### [Goal]
Turn the data into a numbered list, starting at its first line and stopping after the line that contains "v(63.5, 19.05) *". Leave out any blank lines.

### [Items]
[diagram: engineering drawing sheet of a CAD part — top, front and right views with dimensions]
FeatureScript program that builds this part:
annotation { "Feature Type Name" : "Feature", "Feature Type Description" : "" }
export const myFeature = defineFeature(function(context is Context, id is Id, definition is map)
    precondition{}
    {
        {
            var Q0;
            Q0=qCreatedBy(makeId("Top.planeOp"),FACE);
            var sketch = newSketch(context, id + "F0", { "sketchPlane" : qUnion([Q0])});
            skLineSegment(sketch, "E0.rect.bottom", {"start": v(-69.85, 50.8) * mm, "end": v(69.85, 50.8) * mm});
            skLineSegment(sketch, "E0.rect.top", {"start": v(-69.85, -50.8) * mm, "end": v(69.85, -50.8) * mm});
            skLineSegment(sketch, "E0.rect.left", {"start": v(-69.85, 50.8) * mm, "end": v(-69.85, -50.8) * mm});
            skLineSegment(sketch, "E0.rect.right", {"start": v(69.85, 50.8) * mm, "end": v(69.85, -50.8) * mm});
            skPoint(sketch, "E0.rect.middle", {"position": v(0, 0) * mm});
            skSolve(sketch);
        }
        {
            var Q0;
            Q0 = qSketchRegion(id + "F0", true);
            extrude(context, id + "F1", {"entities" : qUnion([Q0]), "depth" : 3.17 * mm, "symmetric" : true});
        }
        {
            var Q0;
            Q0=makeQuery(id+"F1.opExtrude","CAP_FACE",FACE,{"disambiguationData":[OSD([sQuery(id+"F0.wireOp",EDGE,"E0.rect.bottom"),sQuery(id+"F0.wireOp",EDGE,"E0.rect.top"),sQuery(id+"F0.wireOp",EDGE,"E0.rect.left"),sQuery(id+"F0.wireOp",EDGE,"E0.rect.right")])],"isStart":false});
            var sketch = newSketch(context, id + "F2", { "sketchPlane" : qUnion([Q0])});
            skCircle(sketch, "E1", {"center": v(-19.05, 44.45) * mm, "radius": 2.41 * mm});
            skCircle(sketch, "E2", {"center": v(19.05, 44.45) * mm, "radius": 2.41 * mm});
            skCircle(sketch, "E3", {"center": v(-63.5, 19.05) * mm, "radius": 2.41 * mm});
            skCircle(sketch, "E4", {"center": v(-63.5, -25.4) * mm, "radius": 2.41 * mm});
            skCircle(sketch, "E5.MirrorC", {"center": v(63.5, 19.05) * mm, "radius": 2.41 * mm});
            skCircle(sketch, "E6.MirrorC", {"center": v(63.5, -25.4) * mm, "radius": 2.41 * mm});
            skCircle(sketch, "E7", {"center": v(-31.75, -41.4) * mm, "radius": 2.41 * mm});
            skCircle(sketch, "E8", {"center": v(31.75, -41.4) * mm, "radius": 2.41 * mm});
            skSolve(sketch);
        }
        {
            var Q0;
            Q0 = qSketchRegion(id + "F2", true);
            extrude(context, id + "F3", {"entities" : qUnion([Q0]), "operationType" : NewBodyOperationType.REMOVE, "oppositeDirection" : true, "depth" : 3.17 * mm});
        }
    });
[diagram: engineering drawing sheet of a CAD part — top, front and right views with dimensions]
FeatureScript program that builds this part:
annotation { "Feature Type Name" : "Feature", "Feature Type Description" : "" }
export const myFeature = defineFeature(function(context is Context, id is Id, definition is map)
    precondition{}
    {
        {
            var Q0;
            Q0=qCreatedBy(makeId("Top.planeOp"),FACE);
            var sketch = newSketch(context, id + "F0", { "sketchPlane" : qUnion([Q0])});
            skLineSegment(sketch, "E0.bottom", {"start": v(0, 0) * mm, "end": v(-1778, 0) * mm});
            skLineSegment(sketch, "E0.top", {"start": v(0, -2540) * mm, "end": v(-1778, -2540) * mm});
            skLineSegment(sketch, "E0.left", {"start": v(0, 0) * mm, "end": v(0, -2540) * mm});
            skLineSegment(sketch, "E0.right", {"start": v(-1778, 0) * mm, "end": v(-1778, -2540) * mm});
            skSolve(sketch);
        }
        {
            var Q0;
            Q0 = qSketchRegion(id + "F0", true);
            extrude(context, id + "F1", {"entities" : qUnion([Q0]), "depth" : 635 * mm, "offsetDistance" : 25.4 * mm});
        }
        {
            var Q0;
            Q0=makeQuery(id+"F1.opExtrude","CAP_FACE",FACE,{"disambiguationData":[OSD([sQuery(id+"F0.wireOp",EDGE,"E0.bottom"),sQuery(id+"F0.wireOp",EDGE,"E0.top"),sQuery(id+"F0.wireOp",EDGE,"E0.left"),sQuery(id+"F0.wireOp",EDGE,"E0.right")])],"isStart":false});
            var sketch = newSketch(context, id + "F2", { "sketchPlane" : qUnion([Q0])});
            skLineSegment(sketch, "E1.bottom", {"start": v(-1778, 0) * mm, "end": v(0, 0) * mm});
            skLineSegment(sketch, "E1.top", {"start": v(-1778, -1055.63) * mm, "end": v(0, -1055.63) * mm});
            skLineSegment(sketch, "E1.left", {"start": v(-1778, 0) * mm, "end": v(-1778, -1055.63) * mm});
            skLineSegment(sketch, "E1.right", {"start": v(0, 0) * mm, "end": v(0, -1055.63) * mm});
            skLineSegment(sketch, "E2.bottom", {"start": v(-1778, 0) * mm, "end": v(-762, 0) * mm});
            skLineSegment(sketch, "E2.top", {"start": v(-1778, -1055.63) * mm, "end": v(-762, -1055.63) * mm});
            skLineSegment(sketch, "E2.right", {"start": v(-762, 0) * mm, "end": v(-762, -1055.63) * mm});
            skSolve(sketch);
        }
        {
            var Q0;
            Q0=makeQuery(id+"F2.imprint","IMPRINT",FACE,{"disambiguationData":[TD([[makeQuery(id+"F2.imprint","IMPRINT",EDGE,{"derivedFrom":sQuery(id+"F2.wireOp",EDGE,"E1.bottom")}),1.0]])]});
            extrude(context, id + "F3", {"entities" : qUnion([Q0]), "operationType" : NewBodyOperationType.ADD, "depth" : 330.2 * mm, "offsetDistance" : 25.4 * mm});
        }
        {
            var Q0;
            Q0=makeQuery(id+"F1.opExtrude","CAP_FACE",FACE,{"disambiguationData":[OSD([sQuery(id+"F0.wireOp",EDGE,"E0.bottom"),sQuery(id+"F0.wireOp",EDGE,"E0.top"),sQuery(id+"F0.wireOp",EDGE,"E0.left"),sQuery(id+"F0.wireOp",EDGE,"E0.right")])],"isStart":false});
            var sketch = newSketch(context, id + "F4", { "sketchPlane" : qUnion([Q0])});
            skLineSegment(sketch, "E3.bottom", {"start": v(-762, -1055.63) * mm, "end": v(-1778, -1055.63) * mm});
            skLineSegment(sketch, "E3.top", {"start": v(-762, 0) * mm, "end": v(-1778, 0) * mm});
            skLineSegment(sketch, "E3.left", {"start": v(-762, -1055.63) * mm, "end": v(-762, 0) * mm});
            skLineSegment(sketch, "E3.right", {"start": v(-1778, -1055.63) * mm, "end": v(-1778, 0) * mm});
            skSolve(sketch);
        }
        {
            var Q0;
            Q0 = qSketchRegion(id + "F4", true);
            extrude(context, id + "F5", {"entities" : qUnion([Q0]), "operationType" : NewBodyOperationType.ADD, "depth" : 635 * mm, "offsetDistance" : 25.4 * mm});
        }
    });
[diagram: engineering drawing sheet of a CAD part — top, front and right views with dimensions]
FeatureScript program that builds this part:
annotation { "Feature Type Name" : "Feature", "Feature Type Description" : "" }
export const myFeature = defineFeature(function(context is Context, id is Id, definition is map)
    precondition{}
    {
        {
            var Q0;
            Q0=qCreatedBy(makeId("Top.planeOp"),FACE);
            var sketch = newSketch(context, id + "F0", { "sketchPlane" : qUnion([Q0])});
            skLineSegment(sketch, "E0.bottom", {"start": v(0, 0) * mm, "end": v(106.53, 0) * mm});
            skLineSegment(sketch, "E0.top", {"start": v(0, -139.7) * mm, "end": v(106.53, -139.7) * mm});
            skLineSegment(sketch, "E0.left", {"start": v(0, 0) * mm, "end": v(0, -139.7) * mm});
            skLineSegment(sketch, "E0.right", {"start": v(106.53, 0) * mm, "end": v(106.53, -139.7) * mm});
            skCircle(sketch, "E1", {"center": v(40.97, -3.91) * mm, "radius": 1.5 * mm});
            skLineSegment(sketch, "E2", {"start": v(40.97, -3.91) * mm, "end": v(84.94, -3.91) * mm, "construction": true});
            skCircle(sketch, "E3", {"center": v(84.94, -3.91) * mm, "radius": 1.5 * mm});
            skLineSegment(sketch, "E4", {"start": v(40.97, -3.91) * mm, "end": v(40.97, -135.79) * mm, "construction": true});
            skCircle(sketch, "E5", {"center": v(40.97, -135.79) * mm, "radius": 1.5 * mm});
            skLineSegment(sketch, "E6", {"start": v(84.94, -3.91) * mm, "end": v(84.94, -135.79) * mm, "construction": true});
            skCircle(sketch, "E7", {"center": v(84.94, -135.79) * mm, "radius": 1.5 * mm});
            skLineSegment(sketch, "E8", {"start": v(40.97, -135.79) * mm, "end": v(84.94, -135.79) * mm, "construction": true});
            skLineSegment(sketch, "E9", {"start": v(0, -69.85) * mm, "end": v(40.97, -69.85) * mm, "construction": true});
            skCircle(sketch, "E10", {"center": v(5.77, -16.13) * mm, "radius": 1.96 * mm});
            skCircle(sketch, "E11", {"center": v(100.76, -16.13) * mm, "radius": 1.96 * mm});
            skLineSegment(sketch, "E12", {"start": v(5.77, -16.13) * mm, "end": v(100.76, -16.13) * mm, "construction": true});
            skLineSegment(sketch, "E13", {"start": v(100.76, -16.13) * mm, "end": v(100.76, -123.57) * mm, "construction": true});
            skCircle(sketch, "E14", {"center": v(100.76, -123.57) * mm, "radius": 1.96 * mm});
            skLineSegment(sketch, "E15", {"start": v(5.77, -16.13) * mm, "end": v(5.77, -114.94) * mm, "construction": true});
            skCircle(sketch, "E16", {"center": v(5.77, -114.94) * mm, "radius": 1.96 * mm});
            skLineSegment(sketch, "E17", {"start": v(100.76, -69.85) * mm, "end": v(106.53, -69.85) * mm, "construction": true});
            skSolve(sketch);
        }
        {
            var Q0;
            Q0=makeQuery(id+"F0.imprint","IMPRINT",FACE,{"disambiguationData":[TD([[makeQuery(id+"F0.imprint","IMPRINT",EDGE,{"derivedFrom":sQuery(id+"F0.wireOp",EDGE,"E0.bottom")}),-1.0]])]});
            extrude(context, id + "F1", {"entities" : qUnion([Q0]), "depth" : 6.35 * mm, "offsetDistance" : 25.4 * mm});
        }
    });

### [Reply]
1. [diagram: engineering drawing sheet of a CAD part — top, front and right views with dimensions]
2. FeatureScript program that builds this part:
3. annotation { "Feature Type Name" : "Feature", "Feature Type Description" : "" }
4. export const myFeature = defineFeature(function(context is Context, id is Id, definition is map)
5.     precondition{}
6.     {
7.         {
8.             var Q0;
9.             Q0=qCreatedBy(makeId("Top.planeOp"),FACE);
10.             var sketch = newSketch(context, id + "F0", { "sketchPlane" : qUnion([Q0])});
11.             skLineSegment(sketch, "E0.rect.bottom", {"start": v(-69.85, 50.8) * mm, "end": v(69.85, 50.8) * mm});
12.             skLineSegment(sketch, "E0.rect.top", {"start": v(-69.85, -50.8) * mm, "end": v(69.85, -50.8) * mm});
13.             skLineSegment(sketch, "E0.rect.left", {"start": v(-69.85, 50.8) * mm, "end": v(-69.85, -50.8) * mm});
14.             skLineSegment(sketch, "E0.rect.right", {"start": v(69.85, 50.8) * mm, "end": v(69.85, -50.8) * mm});
15.             skPoint(sketch, "E0.rect.middle", {"position": v(0, 0) * mm});
16.             skSolve(sketch);
17.         }
18.         {
19.             var Q0;
20.             Q0 = qSketchRegion(id + "F0", true);
21.             extrude(context, id + "F1", {"entities" : qUnion([Q0]), "depth" : 3.17 * mm, "symmetric" : true});
22.         }
23.         {
24.             var Q0;
25.             Q0=makeQuery(id+"F1.opExtrude","CAP_FACE",FACE,{"disambiguationData":[OSD([sQuery(id+"F0.wireOp",EDGE,"E0.rect.bottom"),sQuery(id+"F0.wireOp",EDGE,"E0.rect.top"),sQuery(id+"F0.wireOp",EDGE,"E0.rect.left"),sQuery(id+"F0.wireOp",EDGE,"E0.rect.right")])],"isStart":false});
26.             var sketch = newSketch(context, id + "F2", { "sketchPlane" : qUnion([Q0])});
27.             skCircle(sketch, "E1", {"center": v(-19.05, 44.45) * mm, "radius": 2.41 * mm});
28.             skCircle(sketch, "E2", {"center": v(19.05, 44.45) * mm, "radius": 2.41 * mm});
29.             skCircle(sketch, "E3", {"center": v(-63.5, 19.05) * mm, "radius": 2.41 * mm});
30.             skCircle(sketch, "E4", {"center": v(-63.5, -25.4) * mm, "radius": 2.41 * mm});
31.             skCircle(sketch, "E5.MirrorC", {"center": v(63.5, 19.05) * mm, "radius": 2.41 * mm});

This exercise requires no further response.